The Financial Times reports that Lahde Capital, a California hedge fund, is the latest firm to be identified in the small group of US funds which have made the single most profitable trade ever by using derivatives to short subprime-linked securities.
According to the newspaper, Lahde Capital, which was only established last year, has now made a return of over 1,000% in 2007. Together, the hedge funds are said to have made around $20bn from the trade, $12bn of which has been bagged by New York-based Paulson & Co.
A deeply troubled Andrew Lahde, the founder of Lahde Capital, told investors in a recent letter that 'our entire banking system is a complete disaster. In my opiniion, nearly every major bank would be insolvent if they marked their assets to market'. Lahde is also said to have mentioned that he will be investing some of his own profits into gold and other precious metals.
In the meantime, according to Goldman Sachs, hedge funds are shifting their Asian investments out of Japan, because of lower returns and poor corporate governance.
Continuing with more doom and gloom, The Organisation for Ecoomic Cooperaion and Development has now come out and said that the total losses resulting from the US subprime lending debacle could eventually top $300bn. If so, there's significantly more pain to come in the financial markets.
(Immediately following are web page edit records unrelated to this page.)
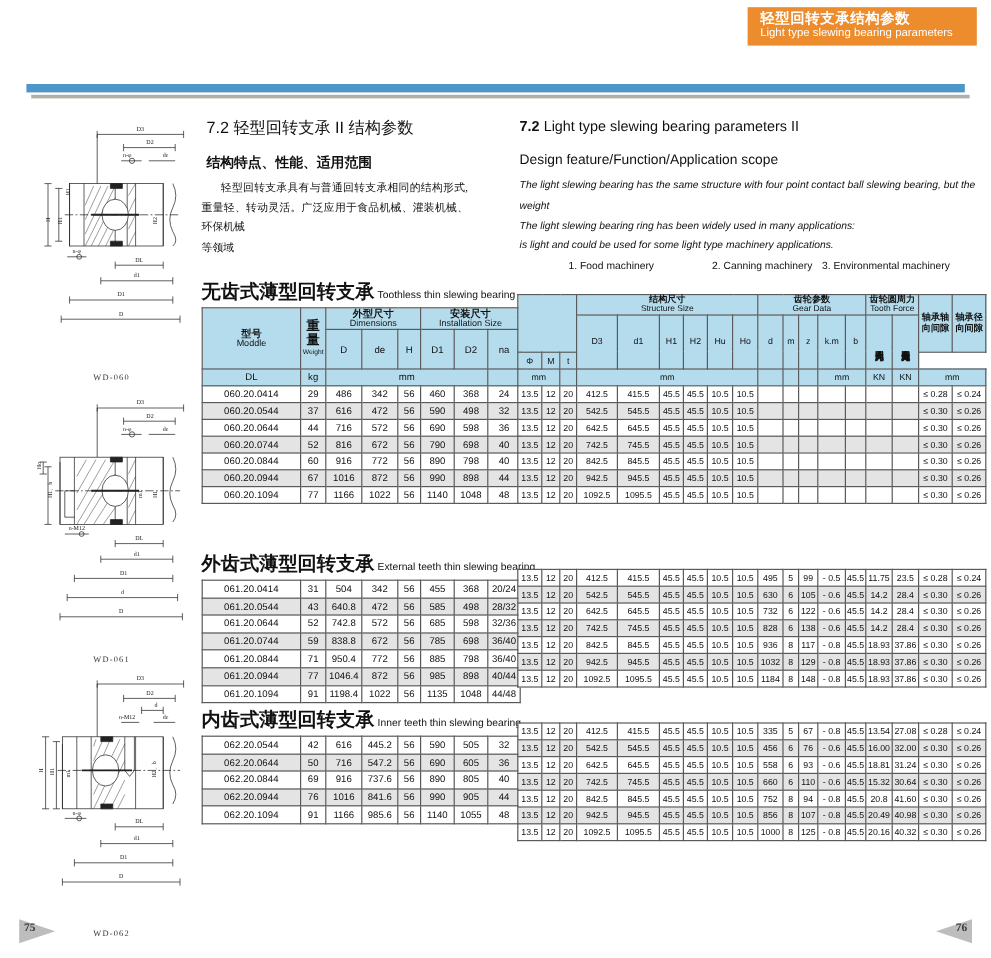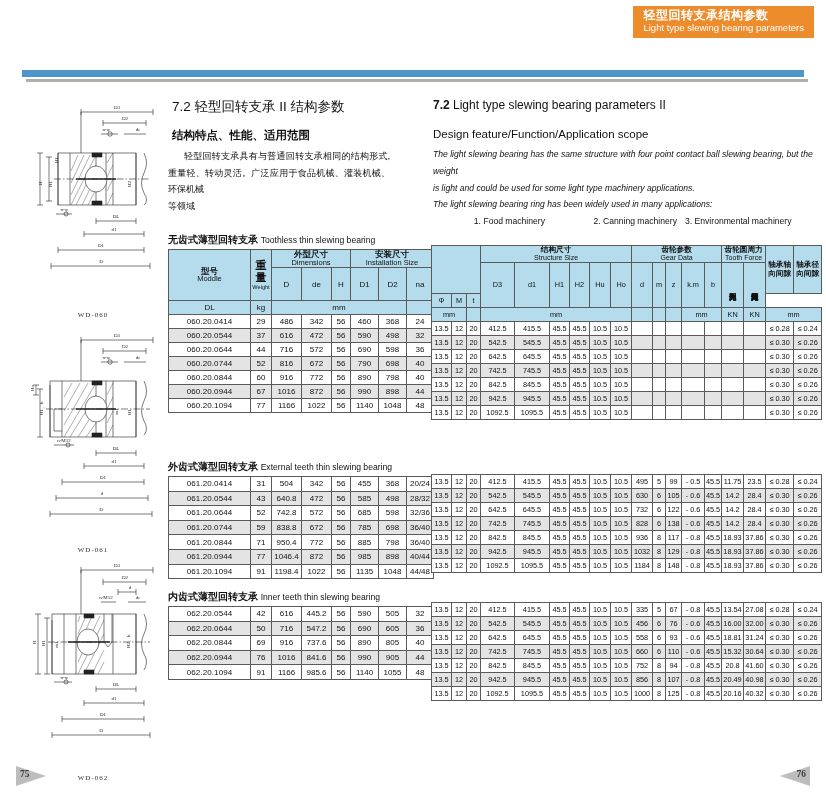--- a/index.html
+++ b/index.html
@@ -15,7 +15,7 @@
   .banner{
     position:absolute;top:6px;right:12px;
     background:#ec8c2c;
-    padding:3px 10px 4px 10px;
+    padding:3px 20px 4px 10px;
     text-align:left;
     line-height:1.15;
   }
Reuters reports that French investment bank Natixis has said that its exposure to subprime has cost it some $602.6m in the third-quarter.
And The New York Times reports that Commerzbank CEO Klaus-Peter Muller has suggested that banks scored several own goals by the manner in which they have unveiled their subprime-related write-downs. He told the newspaper that 'one of the miseries of the whole story is that we sliced the news on this topic like a salami sausage. The public kept on receiving bad news, which was not a very professional way of handling it'.
Bloomberg reports that Bank of America is to now take the lead to try and get that $80bn SuperSIV fund up-and-running by attracting in smaller firms who will kick in some of the required finance. The fund, which is designed to help restore liquidity in the short term debt markets, was conceived by the bank along with Citi and JPMorgan Chase.
The news agency also reports that Barclays has come out and indicated that its 2007 pretax profit will come out broadly in line with analyst estimates at around $14.7bn. Profit will therefore be little changed from 2006, basically due to writedowns taken by investment banking arm Barclays Capital.
Finally, The New York Post reports that the next 'shoe to drop' in the financial markets will most likely be 'the painful decline' in the value of hundreds of billions of dollars worth of triple-A rated bond issues backed by mortgages and similar assets.